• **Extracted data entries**
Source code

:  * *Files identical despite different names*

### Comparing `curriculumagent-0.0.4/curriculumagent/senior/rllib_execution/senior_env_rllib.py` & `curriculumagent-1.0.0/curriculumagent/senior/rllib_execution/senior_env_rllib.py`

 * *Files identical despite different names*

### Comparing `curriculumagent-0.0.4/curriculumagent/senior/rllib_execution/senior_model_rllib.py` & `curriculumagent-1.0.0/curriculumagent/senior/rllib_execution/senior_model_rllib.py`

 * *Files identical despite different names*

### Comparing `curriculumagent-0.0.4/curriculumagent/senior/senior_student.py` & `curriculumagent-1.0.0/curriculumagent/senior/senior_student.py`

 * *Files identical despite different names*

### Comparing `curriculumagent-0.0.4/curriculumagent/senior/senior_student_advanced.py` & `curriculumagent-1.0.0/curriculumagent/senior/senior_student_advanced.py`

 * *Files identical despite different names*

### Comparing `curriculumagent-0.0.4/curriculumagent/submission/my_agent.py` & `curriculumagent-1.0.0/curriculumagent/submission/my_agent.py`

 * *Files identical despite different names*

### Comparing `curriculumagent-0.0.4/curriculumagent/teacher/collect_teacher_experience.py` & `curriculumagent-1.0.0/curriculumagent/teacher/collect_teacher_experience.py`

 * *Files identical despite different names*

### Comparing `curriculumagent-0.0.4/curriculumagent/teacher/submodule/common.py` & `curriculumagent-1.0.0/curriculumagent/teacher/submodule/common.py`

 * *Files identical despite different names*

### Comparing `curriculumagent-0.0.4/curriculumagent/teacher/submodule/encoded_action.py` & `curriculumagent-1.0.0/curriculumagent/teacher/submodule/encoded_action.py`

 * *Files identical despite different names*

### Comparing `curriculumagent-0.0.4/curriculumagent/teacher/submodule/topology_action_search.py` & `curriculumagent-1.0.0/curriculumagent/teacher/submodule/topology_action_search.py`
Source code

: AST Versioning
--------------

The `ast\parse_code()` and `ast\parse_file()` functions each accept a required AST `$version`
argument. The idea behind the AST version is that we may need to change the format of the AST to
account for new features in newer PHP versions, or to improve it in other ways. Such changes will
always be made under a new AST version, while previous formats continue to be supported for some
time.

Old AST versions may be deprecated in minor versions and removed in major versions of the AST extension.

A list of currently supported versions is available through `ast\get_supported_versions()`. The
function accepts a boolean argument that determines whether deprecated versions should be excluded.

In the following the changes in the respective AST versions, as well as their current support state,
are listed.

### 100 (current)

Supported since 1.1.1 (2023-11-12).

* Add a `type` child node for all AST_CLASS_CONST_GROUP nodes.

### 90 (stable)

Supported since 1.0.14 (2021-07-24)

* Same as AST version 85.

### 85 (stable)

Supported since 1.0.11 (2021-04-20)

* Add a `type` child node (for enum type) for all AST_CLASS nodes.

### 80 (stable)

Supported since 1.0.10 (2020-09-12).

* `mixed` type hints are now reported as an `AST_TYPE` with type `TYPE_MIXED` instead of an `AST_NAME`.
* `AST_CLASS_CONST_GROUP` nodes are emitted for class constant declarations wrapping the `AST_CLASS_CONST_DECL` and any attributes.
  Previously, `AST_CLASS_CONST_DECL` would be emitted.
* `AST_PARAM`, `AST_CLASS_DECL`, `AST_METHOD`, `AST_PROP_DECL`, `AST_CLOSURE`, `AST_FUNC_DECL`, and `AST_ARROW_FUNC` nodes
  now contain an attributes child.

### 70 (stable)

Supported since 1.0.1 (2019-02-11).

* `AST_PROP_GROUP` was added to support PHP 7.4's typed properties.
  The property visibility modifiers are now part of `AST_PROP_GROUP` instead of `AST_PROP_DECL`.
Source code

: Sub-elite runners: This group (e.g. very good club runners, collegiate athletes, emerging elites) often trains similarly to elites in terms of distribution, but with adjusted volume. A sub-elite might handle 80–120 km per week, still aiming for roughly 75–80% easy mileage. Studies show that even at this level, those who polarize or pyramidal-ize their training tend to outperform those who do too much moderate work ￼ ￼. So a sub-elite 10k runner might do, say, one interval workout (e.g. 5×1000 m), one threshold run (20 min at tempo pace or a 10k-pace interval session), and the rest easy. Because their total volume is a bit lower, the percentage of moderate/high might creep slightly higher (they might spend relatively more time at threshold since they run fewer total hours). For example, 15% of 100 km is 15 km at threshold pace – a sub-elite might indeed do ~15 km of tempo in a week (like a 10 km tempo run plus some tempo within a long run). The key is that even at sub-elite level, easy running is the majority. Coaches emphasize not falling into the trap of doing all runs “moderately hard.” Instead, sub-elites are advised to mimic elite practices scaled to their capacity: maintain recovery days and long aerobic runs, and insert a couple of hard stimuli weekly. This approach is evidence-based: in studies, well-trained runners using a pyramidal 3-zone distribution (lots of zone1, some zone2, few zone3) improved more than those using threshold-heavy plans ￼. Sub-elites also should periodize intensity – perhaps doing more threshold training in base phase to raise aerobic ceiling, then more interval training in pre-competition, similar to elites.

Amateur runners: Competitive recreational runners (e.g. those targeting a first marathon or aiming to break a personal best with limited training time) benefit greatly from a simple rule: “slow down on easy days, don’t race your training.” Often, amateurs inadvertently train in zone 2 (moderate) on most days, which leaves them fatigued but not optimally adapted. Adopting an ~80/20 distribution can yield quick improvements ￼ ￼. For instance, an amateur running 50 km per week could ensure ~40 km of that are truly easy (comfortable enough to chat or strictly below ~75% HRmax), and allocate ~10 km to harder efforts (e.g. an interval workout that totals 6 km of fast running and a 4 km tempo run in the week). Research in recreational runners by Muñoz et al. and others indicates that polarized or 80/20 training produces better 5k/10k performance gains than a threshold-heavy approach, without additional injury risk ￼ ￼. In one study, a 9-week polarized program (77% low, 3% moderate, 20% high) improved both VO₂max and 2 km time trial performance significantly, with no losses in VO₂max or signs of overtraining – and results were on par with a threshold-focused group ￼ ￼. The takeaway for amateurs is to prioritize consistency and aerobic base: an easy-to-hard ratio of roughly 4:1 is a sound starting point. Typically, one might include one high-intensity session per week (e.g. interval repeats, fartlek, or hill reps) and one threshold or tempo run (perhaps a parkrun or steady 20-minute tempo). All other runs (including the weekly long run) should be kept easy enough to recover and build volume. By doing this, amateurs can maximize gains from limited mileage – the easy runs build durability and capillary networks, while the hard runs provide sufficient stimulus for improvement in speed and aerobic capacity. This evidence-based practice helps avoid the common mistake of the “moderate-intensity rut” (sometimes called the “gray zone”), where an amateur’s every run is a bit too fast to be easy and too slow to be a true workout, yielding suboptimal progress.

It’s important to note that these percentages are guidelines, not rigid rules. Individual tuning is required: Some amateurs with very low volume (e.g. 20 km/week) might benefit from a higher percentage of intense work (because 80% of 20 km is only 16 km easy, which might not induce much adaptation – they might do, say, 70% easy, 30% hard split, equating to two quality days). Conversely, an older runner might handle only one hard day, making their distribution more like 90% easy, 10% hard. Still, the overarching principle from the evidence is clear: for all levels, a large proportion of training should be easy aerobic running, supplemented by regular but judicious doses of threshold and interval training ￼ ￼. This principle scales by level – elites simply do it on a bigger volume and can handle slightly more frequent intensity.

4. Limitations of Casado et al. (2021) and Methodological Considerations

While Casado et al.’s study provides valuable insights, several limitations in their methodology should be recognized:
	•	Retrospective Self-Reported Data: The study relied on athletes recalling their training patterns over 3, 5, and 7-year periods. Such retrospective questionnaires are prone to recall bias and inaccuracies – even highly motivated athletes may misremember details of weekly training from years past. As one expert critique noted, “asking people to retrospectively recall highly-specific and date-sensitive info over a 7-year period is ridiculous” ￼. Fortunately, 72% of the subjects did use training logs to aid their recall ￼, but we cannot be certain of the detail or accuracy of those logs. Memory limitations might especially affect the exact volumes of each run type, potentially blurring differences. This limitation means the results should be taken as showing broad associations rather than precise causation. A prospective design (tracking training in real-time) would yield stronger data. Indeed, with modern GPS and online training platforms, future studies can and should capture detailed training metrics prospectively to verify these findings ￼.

• **Exercise brief**
Output, exactly and in full, the lines from the start of the entries above through the line that contains "functions each accept".

• **Written answer**
Source code

:  * *Files identical despite different names*

### Comparing `curriculumagent-0.0.4/curriculumagent/senior/rllib_execution/senior_env_rllib.py` & `curriculumagent-1.0.0/curriculumagent/senior/rllib_execution/senior_env_rllib.py`

 * *Files identical despite different names*

### Comparing `curriculumagent-0.0.4/curriculumagent/senior/rllib_execution/senior_model_rllib.py` & `curriculumagent-1.0.0/curriculumagent/senior/rllib_execution/senior_model_rllib.py`

 * *Files identical despite different names*

### Comparing `curriculumagent-0.0.4/curriculumagent/senior/senior_student.py` & `curriculumagent-1.0.0/curriculumagent/senior/senior_student.py`

 * *Files identical despite different names*

### Comparing `curriculumagent-0.0.4/curriculumagent/senior/senior_student_advanced.py` & `curriculumagent-1.0.0/curriculumagent/senior/senior_student_advanced.py`

 * *Files identical despite different names*

### Comparing `curriculumagent-0.0.4/curriculumagent/submission/my_agent.py` & `curriculumagent-1.0.0/curriculumagent/submission/my_agent.py`

 * *Files identical despite different names*

### Comparing `curriculumagent-0.0.4/curriculumagent/teacher/collect_teacher_experience.py` & `curriculumagent-1.0.0/curriculumagent/teacher/collect_teacher_experience.py`

 * *Files identical despite different names*

### Comparing `curriculumagent-0.0.4/curriculumagent/teacher/submodule/common.py` & `curriculumagent-1.0.0/curriculumagent/teacher/submodule/common.py`

 * *Files identical despite different names*

### Comparing `curriculumagent-0.0.4/curriculumagent/teacher/submodule/encoded_action.py` & `curriculumagent-1.0.0/curriculumagent/teacher/submodule/encoded_action.py`

 * *Files identical despite different names*

### Comparing `curriculumagent-0.0.4/curriculumagent/teacher/submodule/topology_action_search.py` & `curriculumagent-1.0.0/curriculumagent/teacher/submodule/topology_action_search.py`
Source code

: AST Versioning
--------------

The `ast\parse_code()` and `ast\parse_file()` functions each accept a required AST `$version`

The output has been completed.